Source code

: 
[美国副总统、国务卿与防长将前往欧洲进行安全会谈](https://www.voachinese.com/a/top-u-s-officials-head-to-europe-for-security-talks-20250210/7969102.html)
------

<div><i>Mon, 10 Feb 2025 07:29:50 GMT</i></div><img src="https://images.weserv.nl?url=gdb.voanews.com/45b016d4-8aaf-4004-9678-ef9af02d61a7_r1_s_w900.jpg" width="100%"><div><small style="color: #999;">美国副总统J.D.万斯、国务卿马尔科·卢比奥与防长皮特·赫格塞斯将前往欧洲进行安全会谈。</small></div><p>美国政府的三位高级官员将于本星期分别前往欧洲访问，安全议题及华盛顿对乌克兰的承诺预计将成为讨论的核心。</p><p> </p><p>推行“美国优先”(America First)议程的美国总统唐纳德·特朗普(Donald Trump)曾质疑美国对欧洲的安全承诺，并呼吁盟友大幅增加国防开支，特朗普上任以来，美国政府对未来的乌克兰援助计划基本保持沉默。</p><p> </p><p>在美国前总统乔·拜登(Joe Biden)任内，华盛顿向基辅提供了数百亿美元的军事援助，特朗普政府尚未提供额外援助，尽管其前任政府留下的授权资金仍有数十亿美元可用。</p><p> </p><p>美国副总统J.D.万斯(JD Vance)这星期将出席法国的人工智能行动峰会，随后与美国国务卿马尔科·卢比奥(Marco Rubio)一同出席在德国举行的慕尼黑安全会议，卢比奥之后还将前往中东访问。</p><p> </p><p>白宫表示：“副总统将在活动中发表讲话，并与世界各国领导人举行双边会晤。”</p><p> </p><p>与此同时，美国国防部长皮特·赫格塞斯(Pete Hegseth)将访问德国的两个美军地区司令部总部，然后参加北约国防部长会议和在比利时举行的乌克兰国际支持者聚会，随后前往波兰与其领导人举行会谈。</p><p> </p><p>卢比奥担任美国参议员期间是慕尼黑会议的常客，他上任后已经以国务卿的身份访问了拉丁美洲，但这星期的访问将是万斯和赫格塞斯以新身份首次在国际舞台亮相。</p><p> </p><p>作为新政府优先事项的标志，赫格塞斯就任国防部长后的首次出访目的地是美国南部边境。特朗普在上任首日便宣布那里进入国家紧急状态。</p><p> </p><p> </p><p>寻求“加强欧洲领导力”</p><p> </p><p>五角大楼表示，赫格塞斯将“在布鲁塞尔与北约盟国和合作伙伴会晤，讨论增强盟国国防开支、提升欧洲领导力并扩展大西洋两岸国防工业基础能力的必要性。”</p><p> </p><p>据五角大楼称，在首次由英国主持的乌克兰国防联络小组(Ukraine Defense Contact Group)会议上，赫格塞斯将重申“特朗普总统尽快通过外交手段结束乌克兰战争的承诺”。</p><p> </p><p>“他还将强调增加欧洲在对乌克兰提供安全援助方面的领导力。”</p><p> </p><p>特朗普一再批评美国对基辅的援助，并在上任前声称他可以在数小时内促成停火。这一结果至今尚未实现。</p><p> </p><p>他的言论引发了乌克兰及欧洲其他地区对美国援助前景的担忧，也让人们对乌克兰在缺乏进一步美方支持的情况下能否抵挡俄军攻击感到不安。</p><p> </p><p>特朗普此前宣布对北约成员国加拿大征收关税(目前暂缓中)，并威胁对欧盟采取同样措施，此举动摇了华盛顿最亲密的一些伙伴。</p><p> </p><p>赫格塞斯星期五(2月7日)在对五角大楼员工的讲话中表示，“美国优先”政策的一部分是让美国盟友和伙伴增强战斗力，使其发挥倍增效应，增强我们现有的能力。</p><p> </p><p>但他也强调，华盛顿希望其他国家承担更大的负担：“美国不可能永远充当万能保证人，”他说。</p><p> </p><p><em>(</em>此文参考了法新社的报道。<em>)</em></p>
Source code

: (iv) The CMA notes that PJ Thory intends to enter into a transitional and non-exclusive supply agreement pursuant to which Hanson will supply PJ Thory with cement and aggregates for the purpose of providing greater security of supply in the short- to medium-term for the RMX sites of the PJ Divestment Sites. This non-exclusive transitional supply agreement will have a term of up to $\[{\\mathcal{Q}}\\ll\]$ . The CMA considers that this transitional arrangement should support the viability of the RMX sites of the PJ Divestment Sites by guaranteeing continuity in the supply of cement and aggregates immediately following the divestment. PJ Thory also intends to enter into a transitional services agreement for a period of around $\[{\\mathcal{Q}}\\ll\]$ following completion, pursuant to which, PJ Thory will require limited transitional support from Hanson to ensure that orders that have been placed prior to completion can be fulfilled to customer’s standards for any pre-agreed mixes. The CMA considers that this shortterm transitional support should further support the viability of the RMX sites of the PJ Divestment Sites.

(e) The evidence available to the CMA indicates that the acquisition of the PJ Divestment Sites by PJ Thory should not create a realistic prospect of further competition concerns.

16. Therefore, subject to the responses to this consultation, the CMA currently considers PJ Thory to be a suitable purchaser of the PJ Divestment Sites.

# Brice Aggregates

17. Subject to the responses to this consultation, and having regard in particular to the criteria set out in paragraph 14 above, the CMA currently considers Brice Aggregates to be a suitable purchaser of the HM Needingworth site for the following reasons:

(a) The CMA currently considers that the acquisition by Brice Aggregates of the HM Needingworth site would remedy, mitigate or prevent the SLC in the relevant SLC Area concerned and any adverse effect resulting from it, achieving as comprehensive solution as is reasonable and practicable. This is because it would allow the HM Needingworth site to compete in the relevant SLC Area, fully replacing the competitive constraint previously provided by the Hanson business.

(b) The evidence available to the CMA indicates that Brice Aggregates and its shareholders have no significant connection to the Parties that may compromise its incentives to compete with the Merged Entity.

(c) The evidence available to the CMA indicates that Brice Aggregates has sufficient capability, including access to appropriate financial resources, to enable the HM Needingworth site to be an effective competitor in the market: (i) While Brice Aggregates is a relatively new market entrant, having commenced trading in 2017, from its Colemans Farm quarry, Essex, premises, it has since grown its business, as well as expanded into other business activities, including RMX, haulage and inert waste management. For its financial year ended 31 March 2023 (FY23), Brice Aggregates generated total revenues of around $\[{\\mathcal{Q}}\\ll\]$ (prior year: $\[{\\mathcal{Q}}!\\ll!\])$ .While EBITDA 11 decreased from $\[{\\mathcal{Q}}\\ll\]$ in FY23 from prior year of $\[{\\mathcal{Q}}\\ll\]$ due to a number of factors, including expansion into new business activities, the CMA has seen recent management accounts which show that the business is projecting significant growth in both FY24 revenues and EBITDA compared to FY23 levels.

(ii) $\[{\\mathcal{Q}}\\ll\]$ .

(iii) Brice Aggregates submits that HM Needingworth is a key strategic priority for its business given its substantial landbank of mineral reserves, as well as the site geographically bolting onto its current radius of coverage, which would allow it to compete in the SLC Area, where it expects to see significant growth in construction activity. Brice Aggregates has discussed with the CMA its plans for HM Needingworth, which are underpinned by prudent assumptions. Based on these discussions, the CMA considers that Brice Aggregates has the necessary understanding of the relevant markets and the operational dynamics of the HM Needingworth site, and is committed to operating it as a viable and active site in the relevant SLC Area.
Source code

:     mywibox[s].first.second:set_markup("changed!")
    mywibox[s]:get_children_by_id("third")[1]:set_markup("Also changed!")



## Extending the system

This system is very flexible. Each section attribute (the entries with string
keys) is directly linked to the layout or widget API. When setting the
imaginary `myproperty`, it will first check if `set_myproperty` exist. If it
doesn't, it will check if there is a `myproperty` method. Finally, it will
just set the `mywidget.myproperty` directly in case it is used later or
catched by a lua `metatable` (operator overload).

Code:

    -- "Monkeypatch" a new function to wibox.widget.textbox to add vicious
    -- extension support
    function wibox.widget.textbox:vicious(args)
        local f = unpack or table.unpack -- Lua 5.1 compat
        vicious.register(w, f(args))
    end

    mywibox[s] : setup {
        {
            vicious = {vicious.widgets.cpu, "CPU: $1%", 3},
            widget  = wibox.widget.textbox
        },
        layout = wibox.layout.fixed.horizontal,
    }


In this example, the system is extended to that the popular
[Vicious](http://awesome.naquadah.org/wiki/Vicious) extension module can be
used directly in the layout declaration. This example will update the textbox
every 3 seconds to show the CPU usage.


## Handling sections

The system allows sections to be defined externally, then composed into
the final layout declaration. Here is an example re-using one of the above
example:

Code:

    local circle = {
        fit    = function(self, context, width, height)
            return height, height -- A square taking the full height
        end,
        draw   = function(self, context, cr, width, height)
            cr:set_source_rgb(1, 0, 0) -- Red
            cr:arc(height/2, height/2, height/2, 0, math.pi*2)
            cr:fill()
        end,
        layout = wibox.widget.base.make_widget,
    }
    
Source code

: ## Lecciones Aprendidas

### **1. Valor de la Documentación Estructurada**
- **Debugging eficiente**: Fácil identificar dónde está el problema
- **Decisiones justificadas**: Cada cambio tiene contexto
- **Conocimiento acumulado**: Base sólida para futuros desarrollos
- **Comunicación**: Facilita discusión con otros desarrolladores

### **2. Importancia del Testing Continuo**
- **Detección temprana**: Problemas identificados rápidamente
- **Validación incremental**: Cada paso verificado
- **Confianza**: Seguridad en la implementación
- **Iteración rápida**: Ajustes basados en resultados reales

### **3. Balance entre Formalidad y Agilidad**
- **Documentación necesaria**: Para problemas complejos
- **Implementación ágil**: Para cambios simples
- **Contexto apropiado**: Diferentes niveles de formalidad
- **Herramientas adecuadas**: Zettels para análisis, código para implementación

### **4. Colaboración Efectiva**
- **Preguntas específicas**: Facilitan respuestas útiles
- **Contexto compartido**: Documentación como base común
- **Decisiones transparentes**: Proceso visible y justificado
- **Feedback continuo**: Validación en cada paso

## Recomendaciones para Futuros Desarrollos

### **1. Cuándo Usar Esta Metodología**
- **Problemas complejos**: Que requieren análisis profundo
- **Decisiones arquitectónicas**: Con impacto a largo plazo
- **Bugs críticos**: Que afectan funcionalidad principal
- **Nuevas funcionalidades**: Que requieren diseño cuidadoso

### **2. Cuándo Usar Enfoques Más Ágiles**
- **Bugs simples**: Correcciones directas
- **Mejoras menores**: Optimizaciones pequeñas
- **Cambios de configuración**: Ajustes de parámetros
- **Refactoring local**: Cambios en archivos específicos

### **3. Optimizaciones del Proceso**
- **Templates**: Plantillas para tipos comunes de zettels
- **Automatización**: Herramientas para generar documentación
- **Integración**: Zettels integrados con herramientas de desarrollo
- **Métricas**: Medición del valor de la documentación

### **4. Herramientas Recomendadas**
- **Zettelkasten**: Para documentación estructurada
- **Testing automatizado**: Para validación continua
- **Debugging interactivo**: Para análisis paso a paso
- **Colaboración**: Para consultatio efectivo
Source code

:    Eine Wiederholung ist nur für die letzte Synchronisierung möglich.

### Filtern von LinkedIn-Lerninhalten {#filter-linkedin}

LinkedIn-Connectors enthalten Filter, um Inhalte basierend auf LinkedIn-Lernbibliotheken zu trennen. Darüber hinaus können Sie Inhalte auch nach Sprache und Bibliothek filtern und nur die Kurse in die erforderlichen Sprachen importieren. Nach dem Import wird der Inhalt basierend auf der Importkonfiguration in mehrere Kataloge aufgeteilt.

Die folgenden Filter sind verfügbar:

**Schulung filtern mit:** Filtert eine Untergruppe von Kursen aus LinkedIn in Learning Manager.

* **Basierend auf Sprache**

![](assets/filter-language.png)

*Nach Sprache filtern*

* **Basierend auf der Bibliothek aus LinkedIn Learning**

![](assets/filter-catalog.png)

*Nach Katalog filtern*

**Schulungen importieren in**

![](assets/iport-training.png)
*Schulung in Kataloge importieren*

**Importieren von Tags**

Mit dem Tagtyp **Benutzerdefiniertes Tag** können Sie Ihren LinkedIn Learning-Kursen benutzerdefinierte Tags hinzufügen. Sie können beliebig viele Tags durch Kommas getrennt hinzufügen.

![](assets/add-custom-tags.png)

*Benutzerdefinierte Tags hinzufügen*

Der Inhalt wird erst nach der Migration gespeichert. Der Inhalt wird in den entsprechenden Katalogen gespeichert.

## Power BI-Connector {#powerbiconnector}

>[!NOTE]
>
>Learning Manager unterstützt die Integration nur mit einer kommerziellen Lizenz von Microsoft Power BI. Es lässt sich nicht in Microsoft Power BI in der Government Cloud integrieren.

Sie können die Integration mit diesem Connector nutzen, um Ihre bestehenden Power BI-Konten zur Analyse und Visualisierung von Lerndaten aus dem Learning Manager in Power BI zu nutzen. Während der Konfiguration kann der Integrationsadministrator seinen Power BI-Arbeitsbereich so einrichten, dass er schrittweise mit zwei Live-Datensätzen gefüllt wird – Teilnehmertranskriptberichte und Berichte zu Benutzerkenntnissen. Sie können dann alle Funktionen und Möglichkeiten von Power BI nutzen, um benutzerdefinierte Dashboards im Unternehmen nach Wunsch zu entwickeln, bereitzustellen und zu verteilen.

========

Among the lines above, which ones hold the string "Optimizaciones"? Show them.

** Answer to this problem **
- **Mejoras menores**: Optimizaciones pequeñas
### **3. Optimizaciones del Proceso**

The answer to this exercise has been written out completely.